NTC commits to bring down call, text rates in Philippines

MANILA, Philippines—The National Telecommunications Commission (NTC) is bent on implementing lower interconnection rates for local phone companies within the year in a bid to bring down call and text messaging costs.

In a recent interview, NTC Commissioner Gamaliel Cordoba said that mobile phone service rates in the Philippines have remained the highest in the region, despite the country having one of the most competitive and mature markets in the world.

“Hopefully we can pass (lower interconnection rates) before the end of the year. Definitely, we need to bring down our rates,” Cordoba told reporters.

In other Southeast Asian countries, interconnection rates, or the fees charged by phone companies whenever subscribers from other networks try to reach their own users, are at most P2 per minute for voice calls. This is much lower than the P4 charged by phone firms today.

Text messaging interconnection rates in other countries, meanwhile, are no higher than 15 centavos per message. Local telcos, on the other hand, charge 35 centavos per message.

A reduction in interconnection costs, which are passed on to consumers, will result in lower call and text message service rates.

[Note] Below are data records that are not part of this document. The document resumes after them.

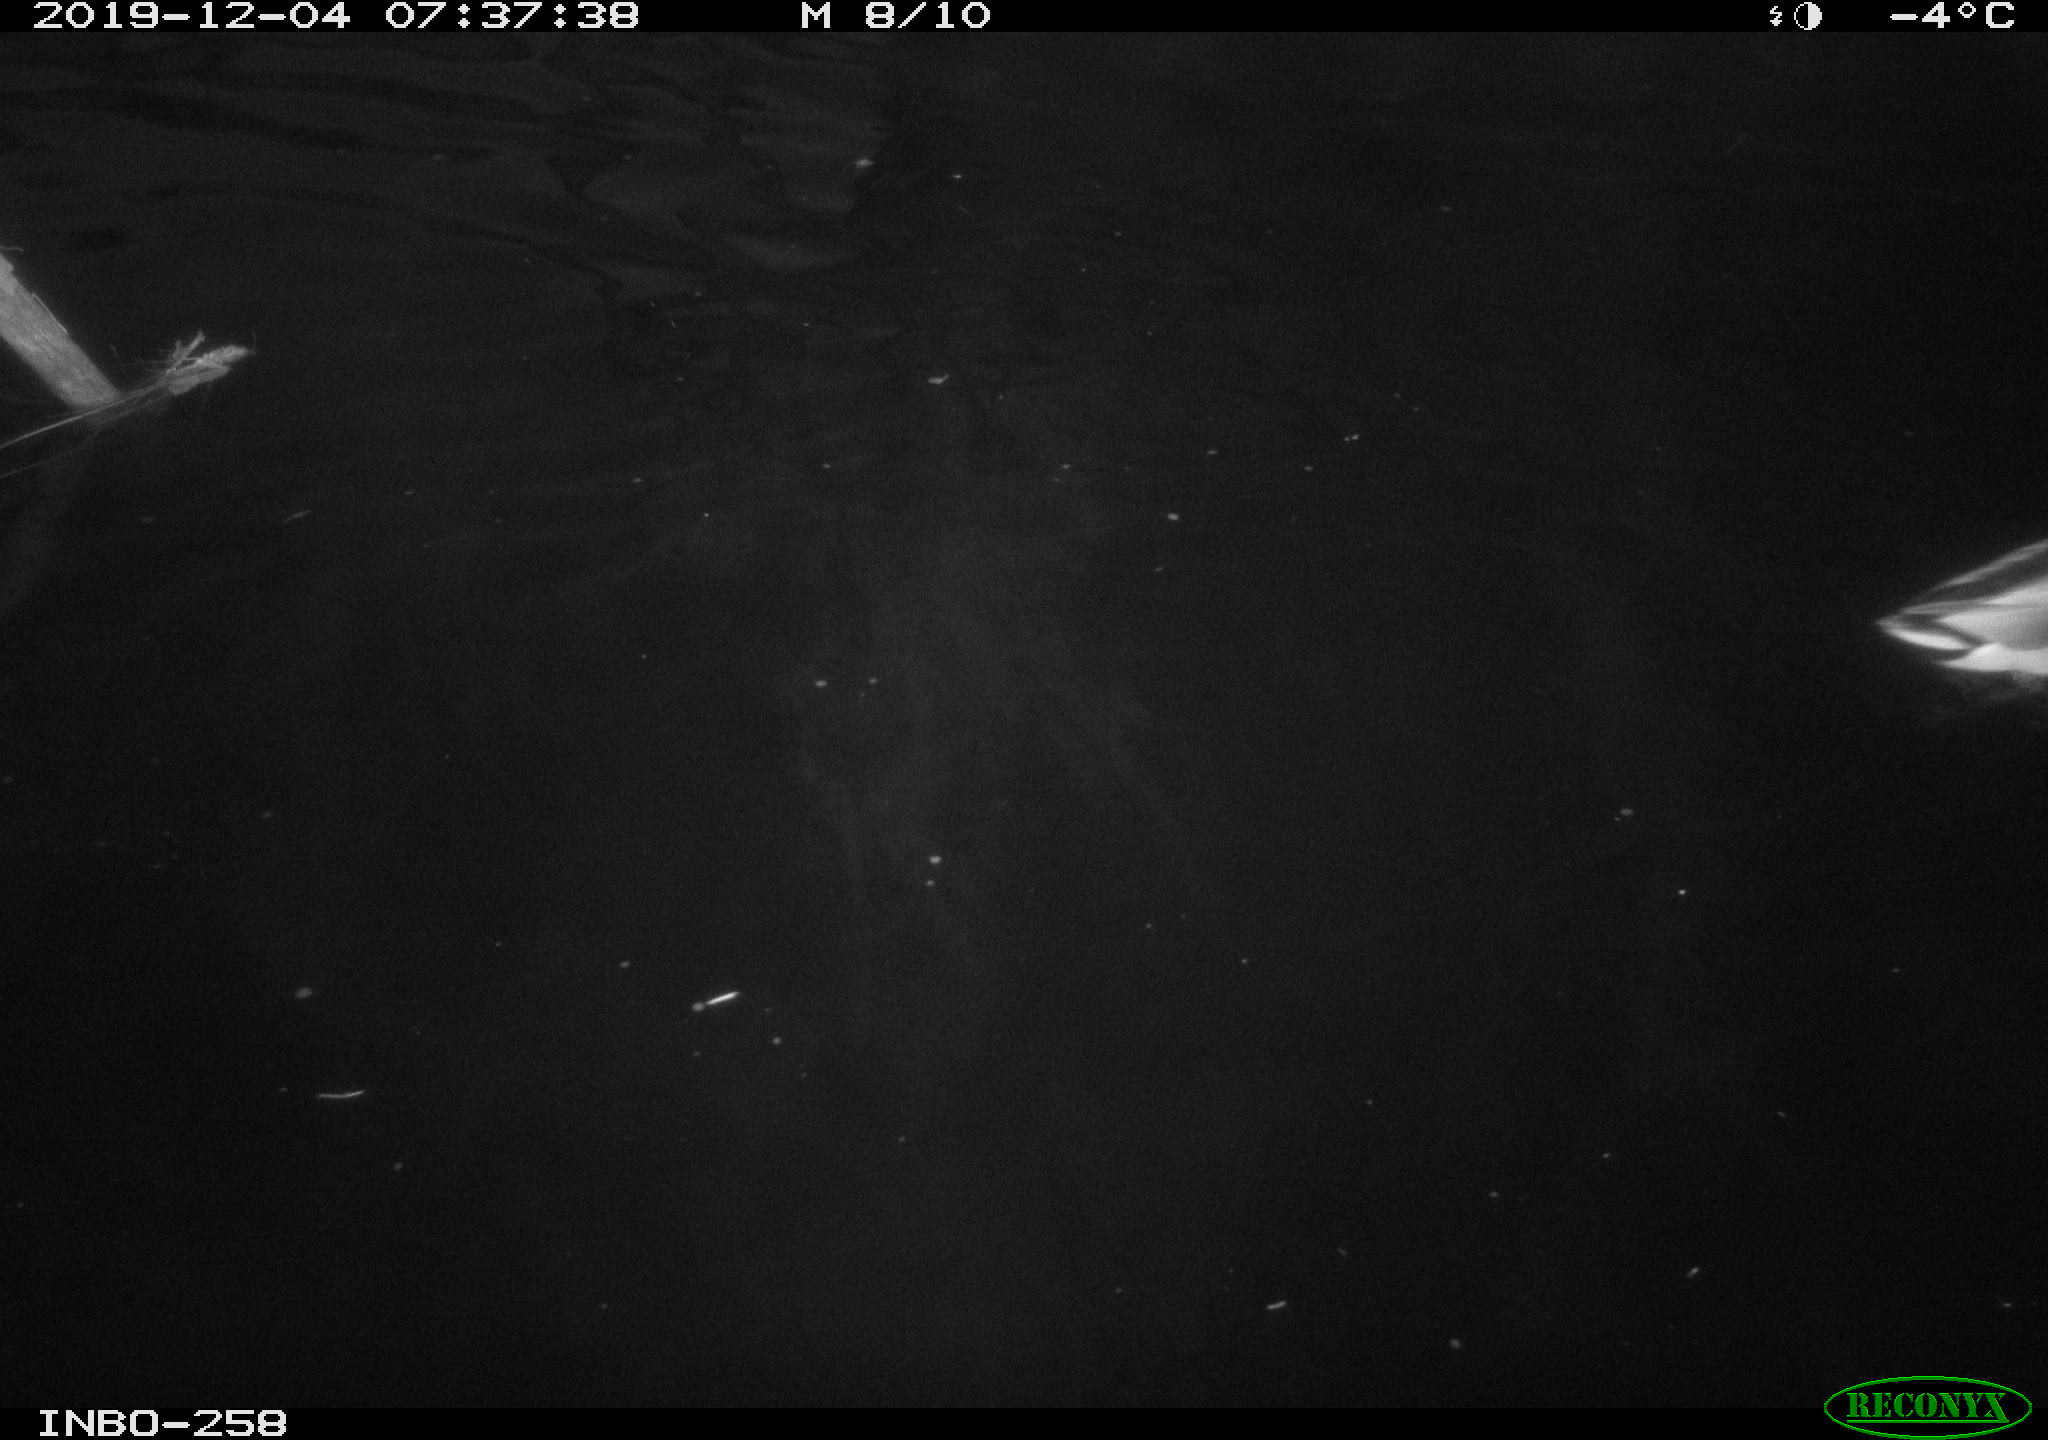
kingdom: Animalia
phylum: Chordata
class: Aves
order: Anseriformes
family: Anatidae
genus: Anas
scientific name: Anas platyrhynchos
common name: Mallard
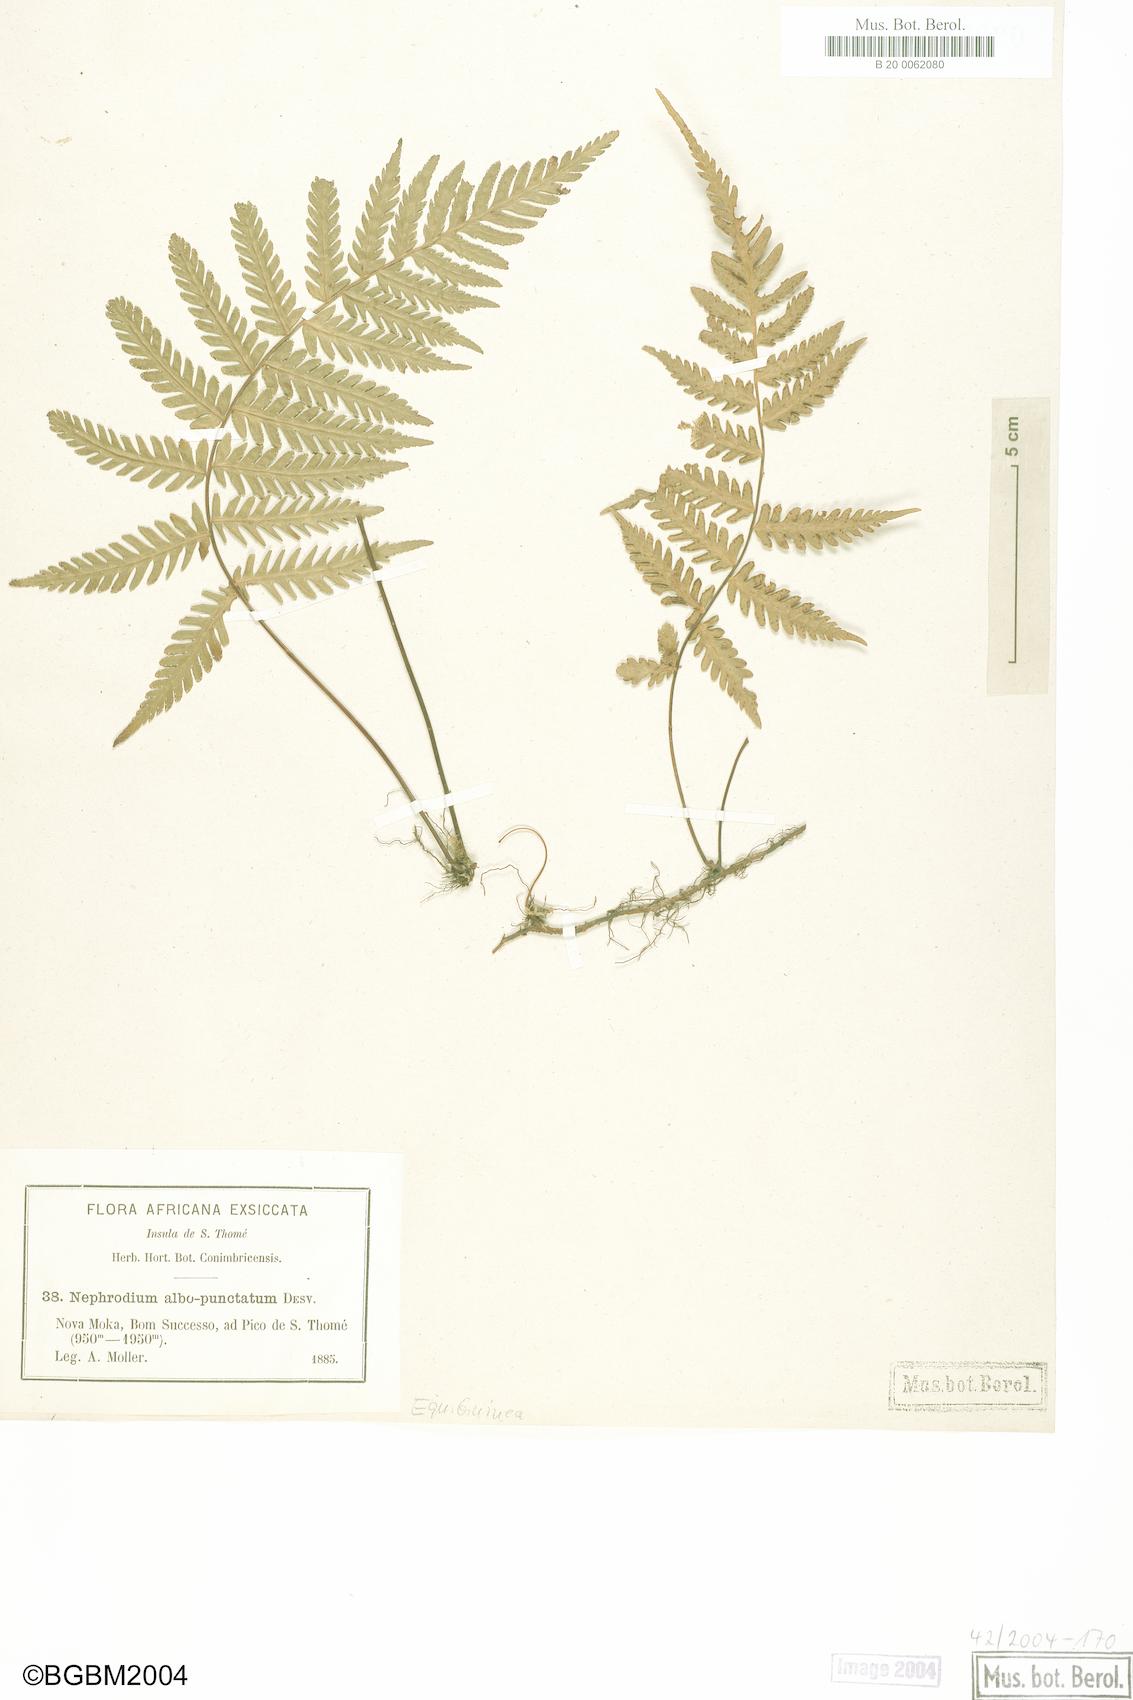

The NTC earlier this month published draft rules that would mandate a reduction of interconnection rates over three years to be more aligned to regional averages.

Cordoba said the NTC has been trying to determine a “sweet spot” in the rates to be applied for the country.

But he noted that a recent estimate by the NTC’s common carriers authorization division showed that the appropriate interconnection rate for local firms was around P1.90 for voice calls.

“That estimate already takes into account other costs for companies like advertising their services,” Cordoba said.